En soja, les semis après le 15 juillet semblent également compromettre les chances de réussite, tout comme un apport d’eau inférieur à 65 mm, ou éloigné des levée et floraison. Les variétés les plus tardives sont les plus productives mais leur cycle, plus long, accroît le risque d’une récolte trop humide avec, de fait, des frais de séchage élevés. C’est pourquoi la précocité variétale associée à un semis tôt, compte tenu de la récolte précédente, est souvent privilégiée.
En sarrasin, les chambres recommandent un total d’eau supérieur à 80-90 mm sur le cycle, dont 25 à 30 mm autour de la floraison, ainsi qu’un semis avant le 19 juillet.
Un sol peu asséché avant les semis induit généralement de meilleurs rendements grâce à une bonne levée. « Il y a donc un compromis à trouver pour préparer un minimum le sol et offrir au système racinaire du tournesol une bonne fissuration, sans l’assécher complètement, souligne Matthieu Abella, ingénieur chez Terres Inovia.

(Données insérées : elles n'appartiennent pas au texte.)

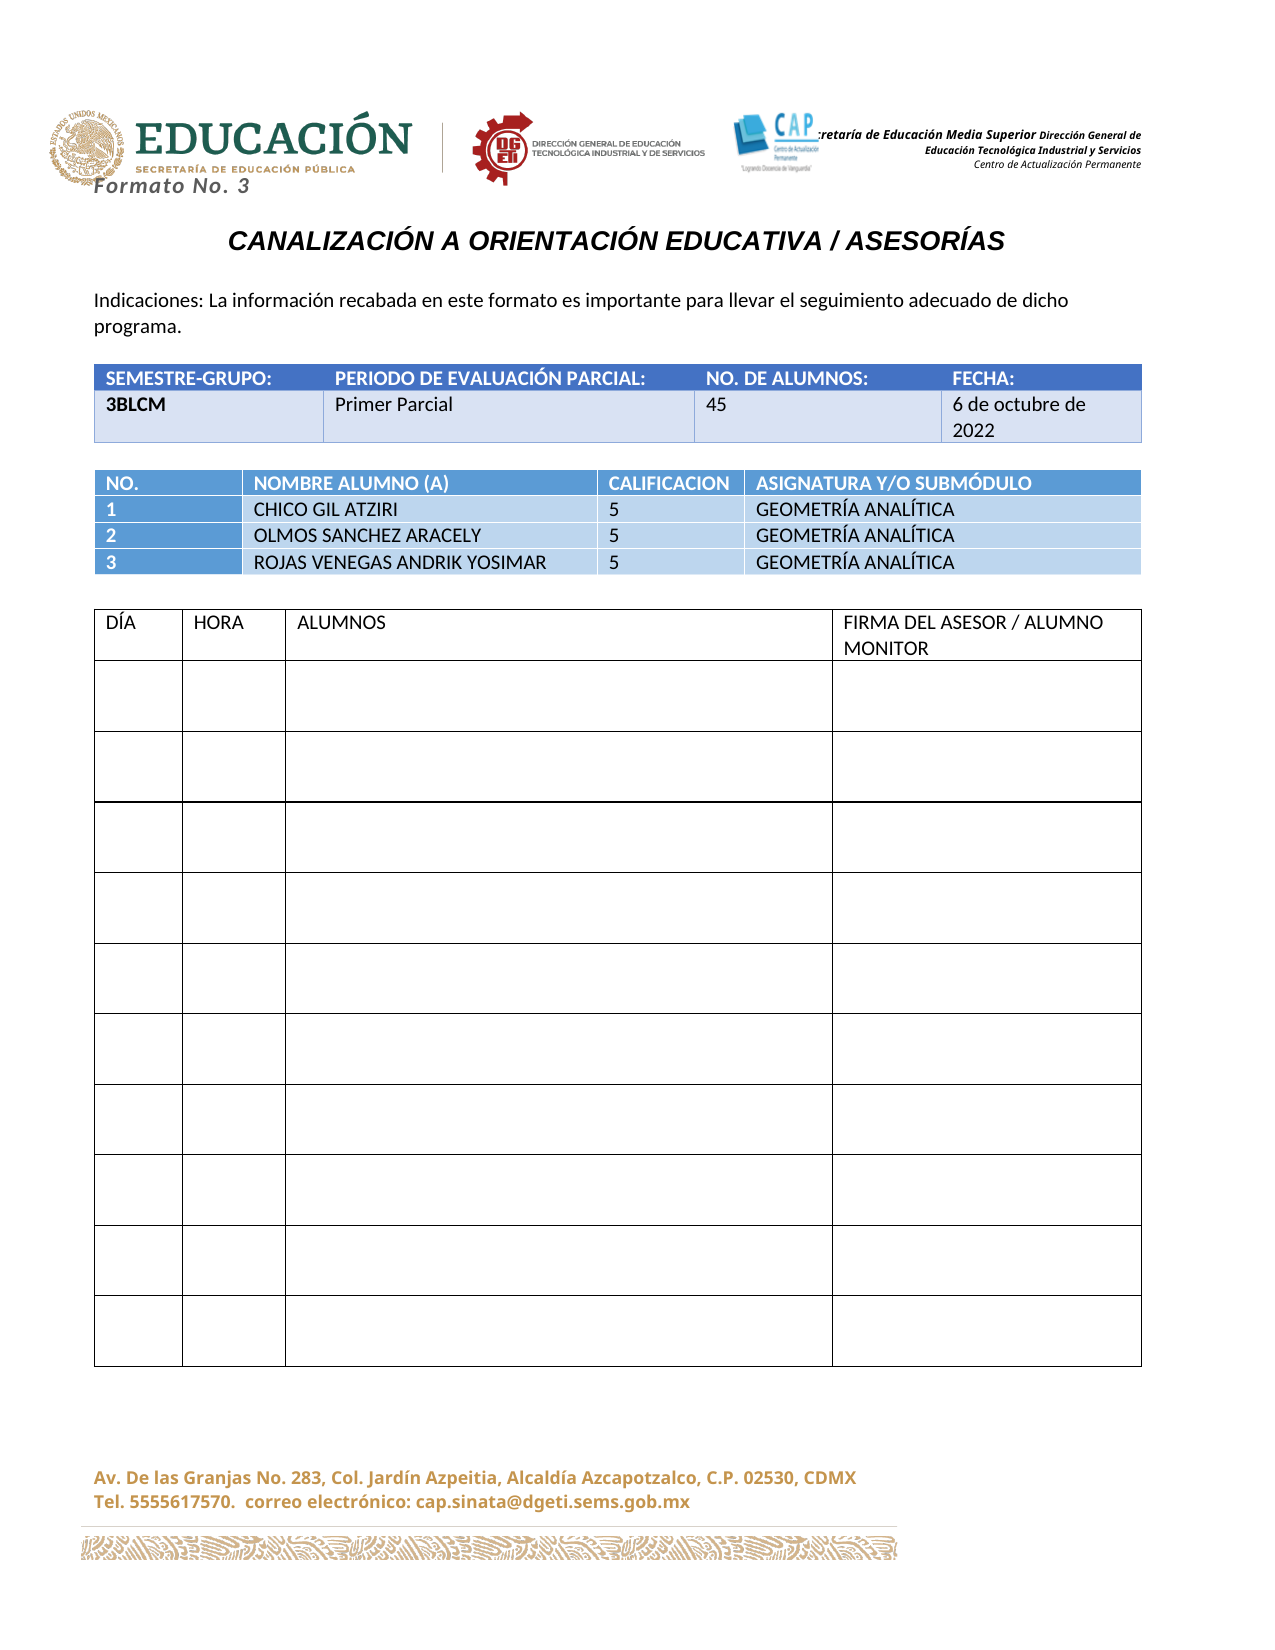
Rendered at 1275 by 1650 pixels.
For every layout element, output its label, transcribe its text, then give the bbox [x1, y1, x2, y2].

table_header NO. [95, 470, 242, 495]
table_header PERIODO DE EVALUACIÓN PARCIAL: [324, 365, 694, 390]
table_cell [95, 944, 182, 1013]
table_cell CHICO GIL ATZIRI [243, 496, 597, 522]
table_cell [286, 661, 832, 731]
table_cell [95, 1296, 182, 1366]
table_cell [183, 1014, 285, 1083]
table_header NOMBRE ALUMNO (A) [243, 470, 597, 495]
table_header CALIFICACION [598, 470, 744, 495]
table_cell [95, 661, 182, 731]
table_cell [286, 1296, 832, 1366]
table_header HORA [183, 610, 285, 660]
table_cell [183, 1155, 285, 1224]
table_cell [95, 732, 182, 801]
table_cell [833, 873, 1141, 942]
table_cell [286, 1226, 832, 1295]
table_header NO. DE ALUMNOS: [695, 365, 941, 390]
table_cell [286, 732, 832, 801]
table_cell [833, 732, 1141, 801]
table_cell 5 [598, 496, 744, 522]
table_cell [286, 1014, 832, 1083]
table_header ALUMNOS [286, 610, 832, 660]
table_cell [833, 1296, 1141, 1366]
table_cell [833, 1155, 1141, 1224]
table_cell [95, 873, 182, 942]
table_cell [286, 873, 832, 942]
picture [49, 1516, 915, 1588]
table_cell 3 [95, 549, 242, 574]
table_header ASIGNATURA Y/O SUBMÓDULO [745, 470, 1141, 495]
table_cell ROJAS VENEGAS ANDRIK YOSIMAR [243, 549, 597, 574]
table_cell [183, 732, 285, 801]
table_cell [833, 1085, 1141, 1154]
table_cell GEOMETRÍA ANALÍTICA [745, 496, 1141, 522]
picture [731, 106, 819, 175]
table_cell [286, 803, 832, 872]
table_cell [183, 1296, 285, 1366]
table_cell 2 [95, 523, 242, 548]
text Indicaciones: La información recabada en este formato es importante para llevar el seguimiento adecuado de dicho programa. [94, 288, 1142, 338]
picture [42, 106, 712, 193]
table_cell 6 de octubre de 2022 [942, 391, 1141, 442]
table_cell [183, 873, 285, 942]
subtitle Formato No. 3 [94, 172, 1142, 200]
table_cell 5 [598, 549, 744, 574]
table_cell [833, 661, 1141, 731]
table_header SEMESTRE-GRUPO: [95, 365, 323, 390]
table_cell [95, 1085, 182, 1154]
table_cell [183, 803, 285, 872]
table_cell GEOMETRÍA ANALÍTICA [745, 523, 1141, 548]
table_cell 5 [598, 523, 744, 548]
table_cell [95, 803, 182, 872]
subtitle CANALIZACIÓN A ORIENTACIÓN EDUCATIVA / ASESORÍAS [94, 225, 1142, 256]
table_header DÍA [95, 610, 182, 660]
table_cell [95, 1226, 182, 1295]
table_cell [833, 803, 1141, 872]
table_cell [286, 944, 832, 1013]
table_cell [286, 1085, 832, 1154]
table_cell 3BLCM [95, 391, 323, 442]
table_cell [286, 1155, 832, 1224]
table_header FECHA: [942, 365, 1141, 390]
table_header FIRMA DEL ASESOR / ALUMNO MONITOR [833, 610, 1141, 660]
table_cell OLMOS SANCHEZ ARACELY [243, 523, 597, 548]
table_cell Primer Parcial [324, 391, 694, 442]
table_cell [95, 1014, 182, 1083]
table_cell [183, 1085, 285, 1154]
table_cell [833, 1226, 1141, 1295]
table_cell 45 [695, 391, 941, 442]
table_cell 1 [95, 496, 242, 522]
table_cell [183, 1226, 285, 1295]
table_cell [183, 944, 285, 1013]
table_cell [95, 1155, 182, 1224]
table_cell [183, 661, 285, 731]
table_cell [833, 1014, 1141, 1083]
table_cell GEOMETRÍA ANALÍTICA [745, 549, 1141, 574]
table_cell [833, 944, 1141, 1013]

Il peut être intéressant d’anticiper cette question du travail du sol avant la culture précédente. L'implantation d'une culture en dérobé est opportuniste, mais je pense que l’improvisation totale est à déconseiller. »
Sur les parcelles suivies, 76 % des agriculteurs ont travaillé leur sol avant l’implantation du tournesol, le plus souvent de manière superficielle. Le semis direct est pratiqué dans la majorité des cas pour le soja et le sarrasin, après une orge d’hiver ou un colza semence. Lorsque le sol est travaillé, il l’est majoritairement de manière superficielle, après un blé.
Gestion des adventices
La gestion des résidus de la culture précédente et du salissement de la parcelle doit également être réfléchie. Par manque d’eau, l’efficacité des traitements peut être compromise. Prudence également, avec un retour trop fréquent du tournesol dans des systèmes du sud ouest où la rotation blé dur-tournesol est souvent pratiquée. « Il faut repenser nos rotations. Mais ces choix dépendent toujours de l’accès à l’irrigation », fait remarquer Jean Luc Vergé, conseiller à la chambre d’agriculture de l’Aude. « Il faut aussi avoir en tête qu’avec un sol occupé pendant l’été, on ne peut nettoyer mécaniquement sa parcelle », ajoute Matthieu Abella.
Si cette stratégie est aujourd’hui adaptée au Grand Sud-Ouest, elle pourra gagner du terrain avec le changement climatique et le développement des variétés très précoces, en tournesol notamment.